__PROMPT__. If a line of the data below holds the string "cout", copy it.

Circuit design text data:
= = =

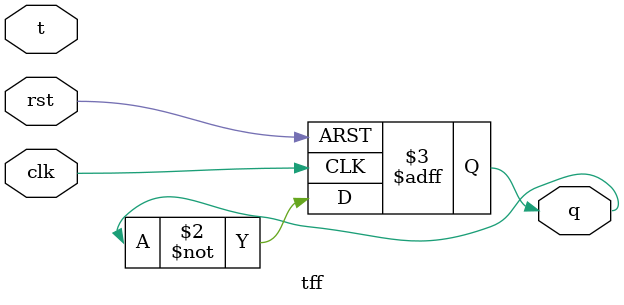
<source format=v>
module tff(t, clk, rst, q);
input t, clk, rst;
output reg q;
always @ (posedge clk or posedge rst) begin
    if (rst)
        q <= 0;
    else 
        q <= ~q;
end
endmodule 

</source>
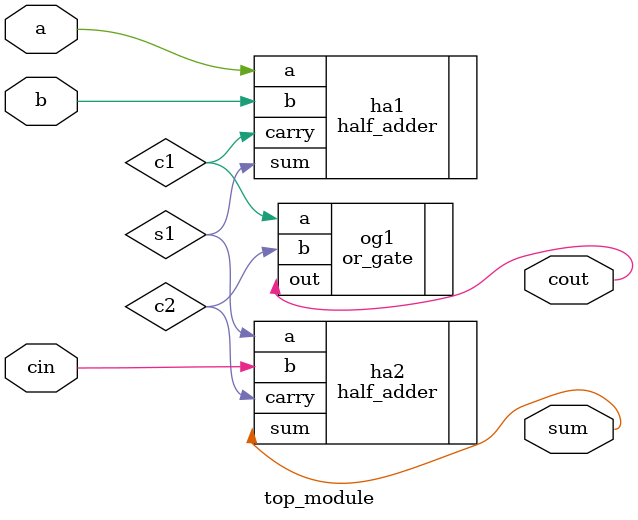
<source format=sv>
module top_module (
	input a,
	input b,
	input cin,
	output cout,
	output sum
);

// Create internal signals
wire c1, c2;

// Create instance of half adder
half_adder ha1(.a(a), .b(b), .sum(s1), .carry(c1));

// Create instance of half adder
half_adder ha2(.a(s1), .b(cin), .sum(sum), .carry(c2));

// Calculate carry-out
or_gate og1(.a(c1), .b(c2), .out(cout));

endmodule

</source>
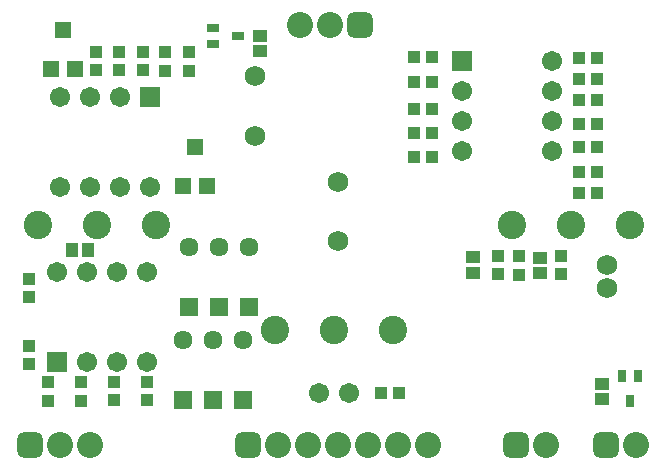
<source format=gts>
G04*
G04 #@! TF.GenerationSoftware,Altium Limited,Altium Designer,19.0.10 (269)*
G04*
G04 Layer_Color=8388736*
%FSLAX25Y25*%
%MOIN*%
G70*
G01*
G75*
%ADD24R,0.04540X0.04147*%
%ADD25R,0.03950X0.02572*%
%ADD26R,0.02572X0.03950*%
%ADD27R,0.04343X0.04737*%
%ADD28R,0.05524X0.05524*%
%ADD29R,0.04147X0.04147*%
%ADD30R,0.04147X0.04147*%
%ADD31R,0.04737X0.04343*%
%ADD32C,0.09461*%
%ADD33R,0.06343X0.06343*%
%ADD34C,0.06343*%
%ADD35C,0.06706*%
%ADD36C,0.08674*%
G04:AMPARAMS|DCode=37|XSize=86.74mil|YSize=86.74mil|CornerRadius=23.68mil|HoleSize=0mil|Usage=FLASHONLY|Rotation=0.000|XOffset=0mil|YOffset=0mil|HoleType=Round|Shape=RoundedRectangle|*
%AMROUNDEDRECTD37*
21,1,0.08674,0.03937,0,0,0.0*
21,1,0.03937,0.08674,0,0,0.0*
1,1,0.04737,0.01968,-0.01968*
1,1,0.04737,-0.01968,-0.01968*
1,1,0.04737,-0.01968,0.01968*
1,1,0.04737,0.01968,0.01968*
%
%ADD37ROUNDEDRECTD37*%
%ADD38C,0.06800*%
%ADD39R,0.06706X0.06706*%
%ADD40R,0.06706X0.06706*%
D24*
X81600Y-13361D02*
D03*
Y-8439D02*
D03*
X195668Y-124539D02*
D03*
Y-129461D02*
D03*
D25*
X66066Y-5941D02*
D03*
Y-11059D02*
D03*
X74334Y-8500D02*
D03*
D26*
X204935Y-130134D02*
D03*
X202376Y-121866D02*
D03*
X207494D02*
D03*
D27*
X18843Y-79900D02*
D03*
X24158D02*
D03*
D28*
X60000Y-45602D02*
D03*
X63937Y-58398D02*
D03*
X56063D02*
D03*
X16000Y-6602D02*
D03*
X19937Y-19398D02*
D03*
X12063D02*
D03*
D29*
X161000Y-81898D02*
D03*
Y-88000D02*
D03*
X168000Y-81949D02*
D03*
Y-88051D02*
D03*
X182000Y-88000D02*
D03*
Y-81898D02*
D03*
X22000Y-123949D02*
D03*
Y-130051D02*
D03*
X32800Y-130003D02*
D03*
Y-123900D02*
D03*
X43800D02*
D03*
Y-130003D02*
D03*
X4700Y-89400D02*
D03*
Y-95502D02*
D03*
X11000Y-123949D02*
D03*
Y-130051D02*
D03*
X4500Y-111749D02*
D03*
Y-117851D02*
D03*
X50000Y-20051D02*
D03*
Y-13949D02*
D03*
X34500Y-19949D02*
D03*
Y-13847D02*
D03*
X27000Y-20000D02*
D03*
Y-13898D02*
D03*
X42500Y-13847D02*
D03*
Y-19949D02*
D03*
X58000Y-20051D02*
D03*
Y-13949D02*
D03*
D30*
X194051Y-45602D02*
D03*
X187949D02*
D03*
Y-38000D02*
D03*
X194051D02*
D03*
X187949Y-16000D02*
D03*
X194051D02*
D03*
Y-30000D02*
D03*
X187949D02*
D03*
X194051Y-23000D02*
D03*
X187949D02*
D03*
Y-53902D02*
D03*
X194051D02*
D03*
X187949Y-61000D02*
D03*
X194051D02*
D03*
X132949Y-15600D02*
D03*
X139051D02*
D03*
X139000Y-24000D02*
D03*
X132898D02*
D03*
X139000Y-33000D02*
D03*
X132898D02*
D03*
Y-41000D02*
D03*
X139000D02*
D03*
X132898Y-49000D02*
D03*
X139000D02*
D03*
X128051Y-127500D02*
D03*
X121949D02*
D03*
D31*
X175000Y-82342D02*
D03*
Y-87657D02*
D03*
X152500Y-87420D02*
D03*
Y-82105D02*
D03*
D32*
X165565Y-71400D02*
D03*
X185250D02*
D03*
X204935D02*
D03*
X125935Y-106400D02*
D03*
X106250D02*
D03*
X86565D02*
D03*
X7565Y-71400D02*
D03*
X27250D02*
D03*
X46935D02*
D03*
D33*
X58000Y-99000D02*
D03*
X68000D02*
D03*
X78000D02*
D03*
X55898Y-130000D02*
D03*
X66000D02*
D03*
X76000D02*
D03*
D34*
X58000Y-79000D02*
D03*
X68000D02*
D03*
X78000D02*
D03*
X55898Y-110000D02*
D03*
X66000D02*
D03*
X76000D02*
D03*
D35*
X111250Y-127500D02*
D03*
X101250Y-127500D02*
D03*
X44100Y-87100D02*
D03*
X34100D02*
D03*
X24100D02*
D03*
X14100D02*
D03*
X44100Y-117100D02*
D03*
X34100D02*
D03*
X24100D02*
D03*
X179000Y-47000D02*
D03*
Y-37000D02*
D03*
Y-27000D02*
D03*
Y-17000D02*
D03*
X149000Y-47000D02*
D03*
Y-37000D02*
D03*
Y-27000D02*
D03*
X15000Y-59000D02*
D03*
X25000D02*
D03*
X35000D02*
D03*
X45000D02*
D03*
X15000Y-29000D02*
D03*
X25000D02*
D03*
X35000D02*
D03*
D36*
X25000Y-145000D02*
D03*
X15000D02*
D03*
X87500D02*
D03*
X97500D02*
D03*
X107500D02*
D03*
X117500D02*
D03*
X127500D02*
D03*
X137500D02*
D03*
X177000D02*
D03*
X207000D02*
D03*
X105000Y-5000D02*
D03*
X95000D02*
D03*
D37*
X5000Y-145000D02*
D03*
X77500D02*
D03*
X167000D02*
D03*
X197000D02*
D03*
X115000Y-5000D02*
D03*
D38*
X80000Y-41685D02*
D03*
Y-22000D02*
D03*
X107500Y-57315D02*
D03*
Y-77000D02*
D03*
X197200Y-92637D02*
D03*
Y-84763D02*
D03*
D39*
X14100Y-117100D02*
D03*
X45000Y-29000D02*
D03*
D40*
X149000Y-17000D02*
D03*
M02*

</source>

= = =

__COMPLETED EXERCISE__.
	output cout,
or_gate og1(.a(c1), .b(c2), .out(cout));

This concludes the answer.